Many retailers use customer service and customer experience interchangeably, but they are not.
Customer service is one-on-one between a salesperson and a shopper. The customer experience is the customer’s entire event of shopping in a brick-and-mortar retail store, from the moment they arrive in the parking lot all the way to the time they are back in their car.
Brick-and-mortar retailers have a big advantage over Amazon because they can raise the emotional response of their shoppers and add serendipity and engagement to get a higher average ticket.
Remember, online is about the product, and in-store is about customer service.
Don’t confuse the two.
See also, 50 Things Retail Employees Should Never Do
In Sum
With online retail growing every year, retailers with physical stores are discovering that they have let their customer service decline over the years, and as a result, the entire shopping experience for their customers has kept them from coming back.

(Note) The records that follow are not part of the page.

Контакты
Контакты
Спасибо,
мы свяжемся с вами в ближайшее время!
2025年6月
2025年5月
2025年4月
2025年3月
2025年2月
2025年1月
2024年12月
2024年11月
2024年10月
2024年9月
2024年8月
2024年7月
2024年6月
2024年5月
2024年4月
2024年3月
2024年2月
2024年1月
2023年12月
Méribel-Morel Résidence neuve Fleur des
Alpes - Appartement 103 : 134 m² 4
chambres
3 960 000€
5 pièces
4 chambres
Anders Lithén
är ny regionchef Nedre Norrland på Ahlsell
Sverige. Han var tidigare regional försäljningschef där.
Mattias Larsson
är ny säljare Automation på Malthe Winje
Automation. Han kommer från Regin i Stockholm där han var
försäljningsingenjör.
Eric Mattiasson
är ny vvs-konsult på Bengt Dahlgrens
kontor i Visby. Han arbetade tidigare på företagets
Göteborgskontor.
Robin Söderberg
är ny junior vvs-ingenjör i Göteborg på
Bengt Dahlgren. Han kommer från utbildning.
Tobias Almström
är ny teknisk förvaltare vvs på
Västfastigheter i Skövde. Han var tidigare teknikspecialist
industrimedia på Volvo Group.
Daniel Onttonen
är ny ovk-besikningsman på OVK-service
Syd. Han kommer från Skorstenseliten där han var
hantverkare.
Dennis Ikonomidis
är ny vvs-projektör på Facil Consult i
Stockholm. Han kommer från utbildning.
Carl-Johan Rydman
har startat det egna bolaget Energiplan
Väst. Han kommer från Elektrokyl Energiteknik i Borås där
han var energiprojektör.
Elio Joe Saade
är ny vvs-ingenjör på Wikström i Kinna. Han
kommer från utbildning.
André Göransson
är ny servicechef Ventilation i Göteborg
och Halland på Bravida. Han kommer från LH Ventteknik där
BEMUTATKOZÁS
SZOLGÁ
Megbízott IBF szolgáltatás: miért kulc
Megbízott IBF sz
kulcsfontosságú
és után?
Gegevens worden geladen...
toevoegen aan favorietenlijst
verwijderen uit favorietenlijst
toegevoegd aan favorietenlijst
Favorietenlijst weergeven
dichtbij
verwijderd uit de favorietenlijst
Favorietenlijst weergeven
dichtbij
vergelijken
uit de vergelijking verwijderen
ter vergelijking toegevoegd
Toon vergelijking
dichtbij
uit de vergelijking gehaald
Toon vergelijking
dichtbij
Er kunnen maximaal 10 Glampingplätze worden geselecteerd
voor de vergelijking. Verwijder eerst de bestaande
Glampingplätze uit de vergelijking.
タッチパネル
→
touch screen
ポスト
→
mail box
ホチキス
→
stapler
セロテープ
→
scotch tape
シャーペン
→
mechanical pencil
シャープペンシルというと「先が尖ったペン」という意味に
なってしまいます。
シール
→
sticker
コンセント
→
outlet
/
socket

The unique advantage brick-and-mortar retailers have is that they can control the entire customer experience within their four walls. But how do you do it? That’s the key.
Retail customer service needs training. That propels the learner to adopt conscious processing of inputs, conscious decision-making, and conscious exercising of self-control – especially if they are on the sales floor.
And that takes a consistent focus on inspecting that associates are using what is learned, and not just getting through the learning.
I had a guy tell me last week that he kept reminding his staff what to do but to no avail. I told him, “Your job is not to constantly remind – they either don’t have the will or the skill to do it themselves.”
You can’t just learn a new language, a musical instrument, or take a retail sales training lesson and never think about it again; you’ll forget what you learned.
As you can see in the above short video from one of my keynote speeches, you don't train until they get it right once; you train until they can't get it wrong before adding another piece of training.
While many retail organizations think that retail salespeople are the only ones who need to excel at retail customer service, anyone who answers the phone, who is at a buy-online-pickup-in-store desk, a warehouse worker, or a driver—in short, anyone who serves a customer—needs to know not just a philosophy of others first, but the exact steps to deliver it again and again.
You can’t create an exceptional customer service experience unless everyone knows exactly what that looks like.